(Provided records)

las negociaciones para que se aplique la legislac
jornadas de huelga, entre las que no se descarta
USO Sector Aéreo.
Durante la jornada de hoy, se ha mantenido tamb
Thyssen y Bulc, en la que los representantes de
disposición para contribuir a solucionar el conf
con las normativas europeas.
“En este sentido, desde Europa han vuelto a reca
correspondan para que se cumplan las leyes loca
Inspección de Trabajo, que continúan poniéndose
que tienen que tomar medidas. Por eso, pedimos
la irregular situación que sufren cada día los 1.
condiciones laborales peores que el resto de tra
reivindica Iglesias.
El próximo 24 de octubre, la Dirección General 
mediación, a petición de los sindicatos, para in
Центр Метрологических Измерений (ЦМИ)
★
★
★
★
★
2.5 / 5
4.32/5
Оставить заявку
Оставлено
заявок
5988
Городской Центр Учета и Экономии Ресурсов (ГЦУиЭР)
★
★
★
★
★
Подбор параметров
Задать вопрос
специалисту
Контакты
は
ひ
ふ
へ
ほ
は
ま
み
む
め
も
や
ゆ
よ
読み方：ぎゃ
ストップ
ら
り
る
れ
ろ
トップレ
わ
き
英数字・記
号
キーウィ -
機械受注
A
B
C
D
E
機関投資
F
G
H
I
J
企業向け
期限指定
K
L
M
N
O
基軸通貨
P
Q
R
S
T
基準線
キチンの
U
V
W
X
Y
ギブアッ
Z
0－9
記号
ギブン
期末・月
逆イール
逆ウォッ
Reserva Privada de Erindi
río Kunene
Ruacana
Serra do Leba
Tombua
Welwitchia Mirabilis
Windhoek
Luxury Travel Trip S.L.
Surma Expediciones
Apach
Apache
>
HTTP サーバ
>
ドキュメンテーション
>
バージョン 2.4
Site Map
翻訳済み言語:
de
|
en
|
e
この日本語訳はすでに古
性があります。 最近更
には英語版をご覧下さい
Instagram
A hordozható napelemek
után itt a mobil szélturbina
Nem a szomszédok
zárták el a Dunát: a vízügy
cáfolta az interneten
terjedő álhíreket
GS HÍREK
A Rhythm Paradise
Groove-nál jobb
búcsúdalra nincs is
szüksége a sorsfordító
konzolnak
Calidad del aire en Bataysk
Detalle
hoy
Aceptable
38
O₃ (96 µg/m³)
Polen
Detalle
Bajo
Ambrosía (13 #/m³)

(End Provided records)

• Description of the task: Output as a numbered list every line from the start of the items through the line containing "la irregular situación", skipping blank lines.

• Solution:
1. las negociaciones para que se aplique la legislac
2. jornadas de huelga, entre las que no se descarta
3. USO Sector Aéreo.
4. Durante la jornada de hoy, se ha mantenido tamb
5. Thyssen y Bulc, en la que los representantes de
6. disposición para contribuir a solucionar el conf
7. con las normativas europeas.
8. “En este sentido, desde Europa han vuelto a reca
9. correspondan para que se cumplan las leyes loca
10. Inspección de Trabajo, que continúan poniéndose
11. que tienen que tomar medidas. Por eso, pedimos
12. la irregular situación que sufren cada día los 1.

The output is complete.